Why I chose D over Ada and Eiffel

QAston qaston at gmail.com
Tue Aug 20 09:49:33 PDT 2013


On Tuesday, 20 August 2013 at 16:40:21 UTC, Ramon wrote:
> Yes and no.
> While UTF-8 almost always is the most memory efficient 
> representation of anything beyond ASCII it does have a property 
> that can be troublesome a times, the difference between length 
> and size of a string, i.e. the number of "characters" vs. the 
> number of bytes used.
>
> ---
>
> As for another issue I'm getting more and more disappointed: 
> generics.
>
> To put (my mind) bluntly, D does *not* support generics but 
> rather went into the same ugly trap C++ went into, albeit D 
> handles the situation way more elegantly.
>
> Forgive me seeming harsh here but I just wrote it in the D gui 
> thread: Any really great solution needs a solid philosophy and 
> very profound thinking and consistency - and here D failed 
> bluntly (in my minds eye).
>
> With all due respect: Templates are an editors job, not a 
> compilers.
> Yes, templates offer some gadgets beyond simple replacement but 
> basically they are just a comfort thingy, relieving the 
> programmer from typing.
>
> That, however, was *not* the point about generics.
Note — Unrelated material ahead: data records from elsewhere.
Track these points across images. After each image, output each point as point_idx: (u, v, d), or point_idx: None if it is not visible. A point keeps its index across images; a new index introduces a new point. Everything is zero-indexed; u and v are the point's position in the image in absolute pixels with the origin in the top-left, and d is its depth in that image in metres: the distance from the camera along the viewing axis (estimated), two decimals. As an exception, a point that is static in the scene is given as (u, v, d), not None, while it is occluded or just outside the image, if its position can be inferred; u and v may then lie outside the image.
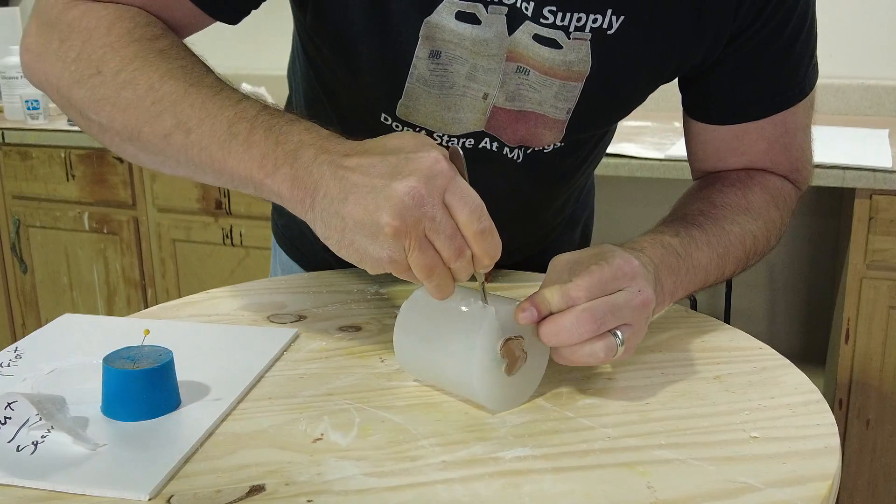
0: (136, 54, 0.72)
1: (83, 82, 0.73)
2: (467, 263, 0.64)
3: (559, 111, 0.86)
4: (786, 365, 0.78)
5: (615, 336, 0.68)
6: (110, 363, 0.67)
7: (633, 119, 2.16)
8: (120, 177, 2.40)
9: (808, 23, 0.87)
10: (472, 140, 0.88)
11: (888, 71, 2.28)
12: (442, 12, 0.79)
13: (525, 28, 0.80)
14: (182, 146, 0.70)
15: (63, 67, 0.74)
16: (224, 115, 0.68)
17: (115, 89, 0.71)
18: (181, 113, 0.69)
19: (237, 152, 0.67)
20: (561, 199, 1.04)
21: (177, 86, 0.70)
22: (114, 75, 0.72)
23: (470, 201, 0.62)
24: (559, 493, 0.58)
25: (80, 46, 0.74)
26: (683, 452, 0.63)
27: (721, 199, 0.88)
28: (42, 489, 0.59)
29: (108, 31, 0.73)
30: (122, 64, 0.72)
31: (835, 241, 2.29)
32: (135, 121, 0.71)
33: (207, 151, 0.69)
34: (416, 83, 0.83)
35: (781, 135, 0.91)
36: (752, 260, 0.89)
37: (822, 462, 0.62)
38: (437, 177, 0.62)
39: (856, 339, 1.81)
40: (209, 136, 0.68)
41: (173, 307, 0.92)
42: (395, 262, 0.63)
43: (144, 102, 0.70)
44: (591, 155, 1.01)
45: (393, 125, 0.88)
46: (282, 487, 0.59)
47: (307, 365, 0.78)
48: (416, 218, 0.61)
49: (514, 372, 0.68)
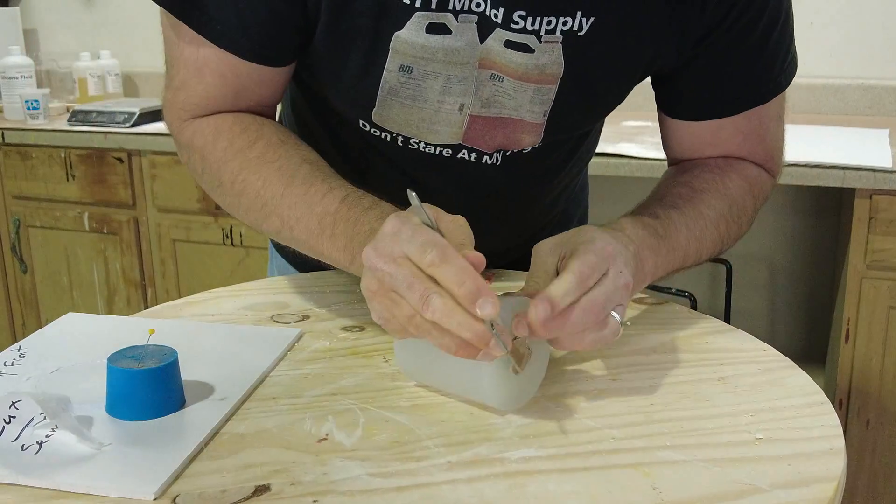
0: (242, 166, 0.84)
1: (213, 191, 0.88)
2: (444, 315, 0.61)
3: (535, 115, 0.87)
4: (790, 366, 0.78)
5: (614, 318, 0.69)
6: (115, 362, 0.67)
7: (633, 119, 2.16)
8: (120, 177, 2.40)
9: (783, 19, 0.87)
10: (449, 150, 0.90)
11: (888, 71, 2.28)
12: (411, 27, 0.80)
13: (496, 35, 0.81)
14: (291, 239, 0.83)
15: (199, 178, 0.90)
16: (314, 212, 0.79)
17: (234, 197, 0.85)
18: (283, 214, 0.81)
19: (327, 244, 0.79)
20: (548, 197, 1.05)
21: (275, 190, 0.82)
22: (230, 187, 0.85)
23: (416, 240, 0.63)
24: (564, 493, 0.58)
25: (200, 163, 0.88)
26: (688, 454, 0.63)
27: (699, 183, 0.89)
28: (47, 488, 0.59)
29: (213, 148, 0.86)
30: (233, 176, 0.84)
31: (835, 241, 2.29)
32: (254, 221, 0.86)
33: (308, 244, 0.81)
34: (388, 95, 0.85)
35: (756, 127, 0.92)
36: (726, 244, 0.90)
37: (828, 463, 0.62)
38: (386, 237, 0.65)
39: (856, 339, 1.81)
40: (306, 233, 0.80)
41: (177, 306, 0.92)
42: (386, 320, 0.67)
43: (255, 206, 0.84)
44: (576, 153, 1.01)
45: (371, 131, 0.90)
46: (287, 487, 0.59)
47: (311, 365, 0.78)
48: (377, 279, 0.65)
49: (521, 370, 0.68)
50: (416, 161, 0.91)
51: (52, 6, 3.01)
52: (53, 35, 3.03)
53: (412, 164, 0.92)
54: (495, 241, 0.65)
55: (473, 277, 0.61)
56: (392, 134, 0.89)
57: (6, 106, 2.57)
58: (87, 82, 2.71)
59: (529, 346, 0.69)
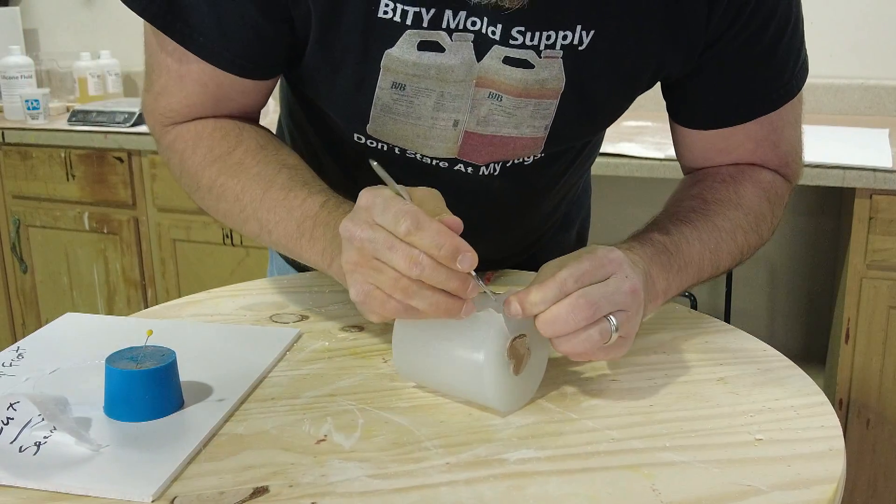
0: (220, 171, 0.85)
1: (193, 194, 0.89)
2: (432, 270, 0.63)
3: (536, 129, 0.86)
4: (789, 367, 0.78)
5: (609, 321, 0.68)
6: (113, 363, 0.67)
7: (633, 119, 2.16)
8: (120, 177, 2.40)
9: (792, 24, 0.86)
10: (445, 163, 0.89)
11: (888, 71, 2.27)
12: (403, 45, 0.79)
13: (494, 53, 0.80)
14: (270, 243, 0.84)
15: (178, 180, 0.91)
16: (293, 216, 0.80)
17: (213, 201, 0.87)
18: (262, 218, 0.82)
19: (306, 247, 0.80)
20: (549, 205, 1.04)
21: (254, 195, 0.83)
22: (208, 191, 0.86)
23: (389, 211, 0.64)
24: (564, 495, 0.58)
25: (180, 167, 0.89)
26: (688, 455, 0.63)
27: (711, 195, 0.88)
28: (45, 490, 0.59)
29: (193, 152, 0.87)
30: (211, 181, 0.85)
31: (835, 241, 2.29)
32: (233, 224, 0.87)
33: (287, 247, 0.82)
34: (381, 112, 0.85)
35: (769, 133, 0.91)
36: (745, 255, 0.88)
37: (827, 465, 0.62)
38: (361, 211, 0.66)
39: (856, 339, 1.81)
40: (285, 236, 0.81)
41: (175, 307, 0.92)
42: (368, 294, 0.66)
43: (234, 211, 0.85)
44: (576, 162, 1.01)
45: (367, 142, 0.90)
46: (286, 489, 0.59)
47: (310, 365, 0.78)
48: (357, 249, 0.66)
49: (520, 370, 0.68)
50: (413, 171, 0.90)
51: (52, 6, 3.01)
52: (53, 35, 3.03)
53: (409, 173, 0.92)
54: (495, 249, 0.65)
55: (450, 237, 0.63)
56: (388, 145, 0.89)
57: (6, 106, 2.57)
58: (87, 82, 2.71)
59: (529, 346, 0.69)
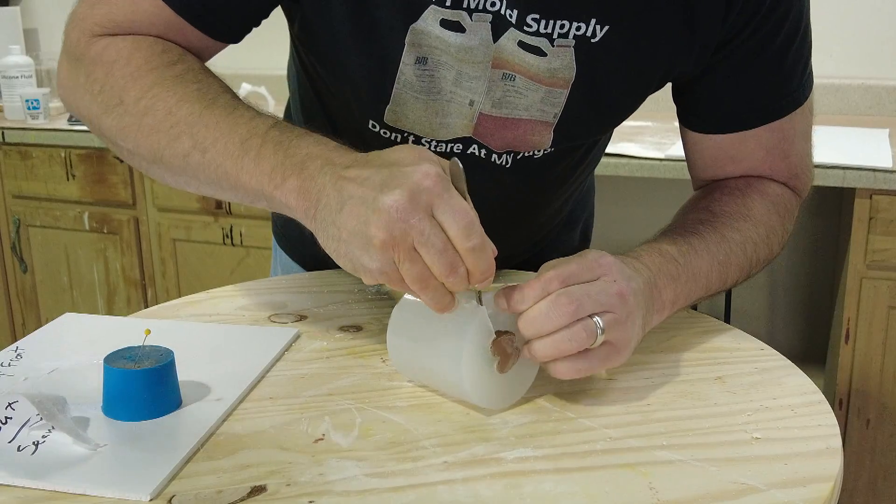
0: (155, 82, 0.76)
1: (109, 112, 0.77)
2: (461, 279, 0.63)
3: (546, 114, 0.86)
4: (787, 366, 0.78)
5: (594, 321, 0.67)
6: (111, 363, 0.67)
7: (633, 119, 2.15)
8: (120, 176, 2.40)
9: (802, 32, 0.86)
10: (459, 145, 0.89)
11: (888, 71, 2.28)
12: (427, 19, 0.79)
13: (510, 35, 0.80)
14: (200, 165, 0.73)
15: (91, 99, 0.79)
16: (237, 132, 0.71)
17: (137, 117, 0.75)
18: (197, 134, 0.72)
19: (249, 167, 0.70)
20: (556, 203, 1.04)
21: (192, 108, 0.73)
22: (135, 103, 0.76)
23: (460, 217, 0.62)
24: (561, 494, 0.58)
25: (104, 79, 0.78)
26: (685, 453, 0.63)
27: (720, 207, 0.88)
28: (43, 489, 0.59)
29: (127, 62, 0.77)
30: (142, 92, 0.76)
31: (835, 241, 2.29)
32: (157, 144, 0.75)
33: (223, 168, 0.72)
34: (403, 89, 0.84)
35: (779, 142, 0.90)
36: (755, 267, 0.88)
37: (824, 463, 0.62)
38: (424, 192, 0.62)
39: (856, 339, 1.81)
40: (223, 154, 0.71)
41: (174, 307, 0.92)
42: (387, 274, 0.63)
43: (163, 126, 0.74)
44: (584, 161, 1.01)
45: (381, 132, 0.89)
46: (283, 488, 0.59)
47: (308, 365, 0.78)
48: (402, 230, 0.61)
49: (506, 369, 0.68)
50: None
51: (52, 6, 3.01)
52: (53, 35, 3.03)
53: None
54: (501, 245, 0.65)
55: (493, 266, 0.64)
56: (403, 133, 0.88)
57: (6, 105, 2.57)
58: (87, 82, 2.71)
59: (518, 348, 0.69)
They are 
> about implementing algorithms independent of data types (as far 
> as possible).
>
> Now, I'm looking around at mixins and interfaces in order to 
> somehow makeshift some kind of a halfway reasonable generics 
> mechanism. Yuck!
>
> Well, maybe it's my fault. Maybe I was foolish to hope for 
> something like Eiffel but more pragmatically useful and 
> useable, more C style and way better documented. What I seem to 
> have found with D is a *very nice* and *way better* and 
> considerably more useful kind of C++.
>
> Why aren't real generics there? I mean it's not that high tech 
> or hard to implement (leaving aside macho bla bla like "It'd 
> break the ranges system").
>
> why not something like
>
> generic min(T:comparable) { // works only with comparable 
> types/classes
>   // min magic
> }
>
> This could then at *run time* work with anything that met the 
> spec for "comparable" which basically came down to anything 
> that offers "equ" and "gt" (and "not").

Interfaces offer runtime resolution:

interface Comparable
{

}
void doStuff(Comparable c)
{
}
will work with anything that meets the specs for comparable.